Public Benefits, Public Bailout
     Private-sector workers may be taking more responsibility for their futures, but government employees are enjoying more benefits thanks to taxpayers. CNN’s Andy Serwer cited a new study on the January 17 “American Morning” saying that over the past four years, government employees’ pension benefits have grown 37 percent. USA Today reported on January 16 that that figure applied to state and local workers, according to the U.S. Census Bureau.
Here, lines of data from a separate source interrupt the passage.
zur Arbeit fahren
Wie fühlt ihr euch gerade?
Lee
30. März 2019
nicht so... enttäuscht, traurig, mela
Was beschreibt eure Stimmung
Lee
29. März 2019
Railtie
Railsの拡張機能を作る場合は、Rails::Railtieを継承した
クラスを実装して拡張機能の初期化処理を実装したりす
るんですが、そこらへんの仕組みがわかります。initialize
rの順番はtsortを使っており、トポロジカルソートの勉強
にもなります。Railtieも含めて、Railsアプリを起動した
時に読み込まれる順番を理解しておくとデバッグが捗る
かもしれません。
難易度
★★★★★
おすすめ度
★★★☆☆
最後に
     Taxpayers could also be on the hook for some private pension plans that go belly-up. The Pension Benefit Guaranty Corp. (PBGC), which insures private companies’ pension programs, is “well over $100 billion under-funded,” John said. That means if enough companies cashed in on the PBGC’s obligations, “there would have to be a taxpayer bailout.” And that’s only private pensions – in addition to the government workers taxpayers already support, 90 percent of whom have a defined-benefit pension. To make matters worse, the PBGC will need more money about the same time Social Security does, John said.
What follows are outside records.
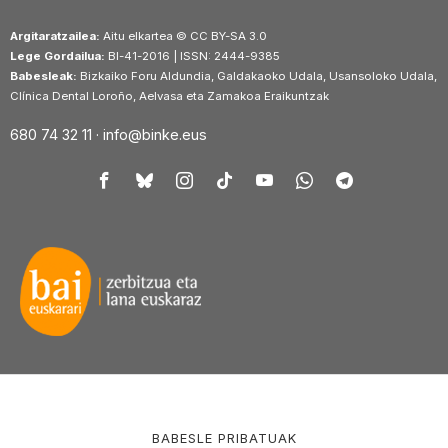
Argitaratzailea:
Aitu elkartea © CC BY-SA 3.0
Lege Gordailua:
BI-41-2016 | ISSN: 2444-9385
Babesleak:
Bizkaiko Foru Aldundia, Galdakaoko Udala, Usansoloko Udala,
Clínica Dental Loroño, Aelvasa eta Zamakoa Eraikuntzak
680 74 32 11 ·
info@binke.eus
BABESLE PRIBATUAK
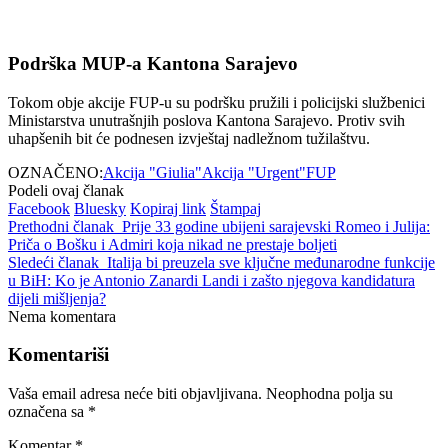
Podrška MUP-a Kantona Sarajevo
Tokom obje akcije FUP-u su podršku pružili i policijski službenici
Ministarstva unutrašnjih poslova Kantona Sarajevo. Protiv svih
uhapšenih bit će podnesen izvještaj nadležnom tužilaštvu.
OZNAČENO:
Akcija "Giulia"
Akcija "Urgent"
FUP
Podeli ovaj članak
Facebook
Bluesky
Kopiraj link
Štampaj
Prethodni članak
Prije 33 godine ubijeni sarajevski Romeo i Julija:
Priča o Bošku i Admiri koja nikad ne prestaje boljeti
Sledeći članak
Italija bi preuzela sve ključne međunarodne funkcije
u BiH: Ko je Antonio Zanardi Landi i zašto njegova kandidatura
dijeli mišljenja?
Nema komentara
Komentariši
Vaša email adresa neće biti objavljivana.
Neophodna polja su
označena sa
*
Komentar
*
     What to do? John said the country faces two responsibilities. First, because one in five private-sector workers has a defined-benefit pension, “the companies and the unions cannot add more pension promises unless they have the money to pay for them.” Secondly, he said all workers must have the same opportunity to enroll in an individual retirement savings account.

Minding Your Own Money
     Of course, the media treat the American worker with skepticism, especially when it comes to managing money. Even Fox News, which generally gives more balanced treatment of individual responsibility, took the workers-out-in-the-cold line. On “The Big Story” January 6, John Gibson said: “It sounds like these big companies are basically trying to put workers out on their own. You know, forget pension plans from us. You got your 401(k), you’re on your own.”

     Noting that companies have obviously had trouble funding their pension plans, Gibson added the kicker: “Well, if the big, smart guys at the big corporations can’t figure out how to make these investments pay off the guaranteed number down the road, how is the little old schmo with his 401 supposed to figure it out?” But correspondent Dagen McDowell reported that about 75 percent of workers with access to 401(k)s participate in them. Though she emphasized that that meant “a whole quarter of employees” aren’t participating, she could have taken the approach that only a quarter of workers need to join the crowd.